Plus généralement, l’Afrique devra, réévaluer le paradigme du financement de l’économie et du développement dans l’esprit du « Whatever It Takes », avec toute la prudence nécessaire pour maintenir sa crédibilité sur les marchés. En combinant les instruments novateurs (nouvelle allocation des droits de tirages spéciaux du FMI, financements exceptionnels des banques centrales(3) notamment le rachat de la dette intérieure dans certains  Etats, nouveaux financements concessionnels des banques de développement, green bonds etc.), avec la poursuite des mesures  de réformes structurelles pour une meilleure mobilisation  et  gestion des ressources intérieures et l’amélioration du climat des investissements, dans le cadre de politiques budgétaires et monétaires contracycliques.

■ La régionalisation des productions de biens essentiels et l’intégration régionale

La crise historique du COVID-19 a aussi montré les risques pour les pays de laisser leur approvisionnement en biens essentiels au libre jeu du commerce international et aux chaines de valeur mondiales. Elle a ainsi remis à jour le débat global sur la décision des pays d’externaliser la production des médicaments et équipements essentiels pour la santé publique pour des raisons de compétitivité. Ce débat pourrait s’étendre à d’autres produits, notamment les produits alimentaires de première nécessité et les équipements des NTIC.

Sans aller jusqu’à remettre en cause les principes de la globalisation, dont l’impact significatif sur les progrès socio-économiques et l’innovation dans le monde est évident chaque jour, la crise du Coronavirus incite les pays à accorder une plus grande importance à la production nationale (ou régionale) de certains biens et au commerce régional. Par ailleurs, des gouvernements de plusieurs pays, notamment aux Etats Unis et en Europe, ont évoqué l’option de prise de participations « temporaires » de l’Etat dans des certains secteurs « stratégiques », en contrepartie des soutiens aux entreprises et au secteur financier prévus dans les plans massifs de relance économique. Dans ce contexte, la crise du COVID-19 devrait renforcer en Afrique l’engagement du leadership en faveur d’une politique d’industrialisation plus vigoureuse et du développement des chaines de valeur régionales, et favoriser l’accélération de la mise en œuvre de l’accord de la Zone de Libre-Echange Continentale Africaine (ZLECAF) dès 2021. Ces priorités d’action impliquent aussi des investissements importants, notamment dans le capital humain (santé et éducation), la recherche-développement, les infrastructures et les NTIC. D’où l’importance de marges de manœuvre  macro-budgétaire et de la bonne gouvernance susmentionnées.
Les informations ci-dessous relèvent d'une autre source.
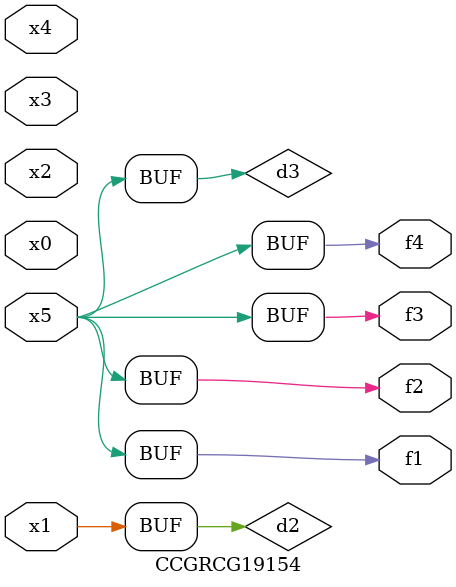
<source format=v>
module CCGRCG19154(
	input x0, x1, x2, x3, x4, x5,
	output f1, f2, f3, f4
);

	wire d1, d2, d3;

	not (d1, x5);
	or (d2, x1);
	xnor (d3, d1);
	assign f1 = d3;
	assign f2 = d3;
	assign f3 = d3;
	assign f4 = d3;
endmodule

</source>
Au même moment, l’Afrique doit éviter la tentation du retour de la main visible de l’Etat-actionnaire dans l’économie post-COVID-19, et laisser celui-ci confiné dans son rôle de gestion des politiques publiques et de fourniture de services publics de qualité, avec une meilleure régulation de l’économie, au service d’un développement durable et d’une société plus solidaire et résiliente. L’Afrique, fort des enseignements de la crise du COVID-19, doit donc  saisir cette nouvelle opportunité pour renforcer les capacités opérationnelles des Etats, prendre comme les autres pays  des mesures exceptionnelles en matière de politiques monétaire et budgétaire à la hauteur de ses défis majeurs du développement, et redynamiser la production régionale de certains biens essentiels et l’intégration régionale.

Plus qu’hier, le temps est à l’action, dans l’urgence et sur le long terme, pour bâtir ensemble, « L’Afrique que nous voulons »(4).

Par Simplice G. ZouhonBi

[1] FMI: -1,6%; Banque Mondiale : -2,1 % to -5.1%, CEA: de -1,6% à -2,6% 
[2] Suivi d’un programme complémentaire de 480 milliards de dollars US en Avril 2020.
[3] Dont une partie est qualifiée de « Quantitative Easing » dans les pays développés, mais de « printing money » (financement monétaire) du déficit public dans les pays en développement.
[4] Cadre stratégique commun de l’Union Africaine pour une prospérité partagée et un développement durable.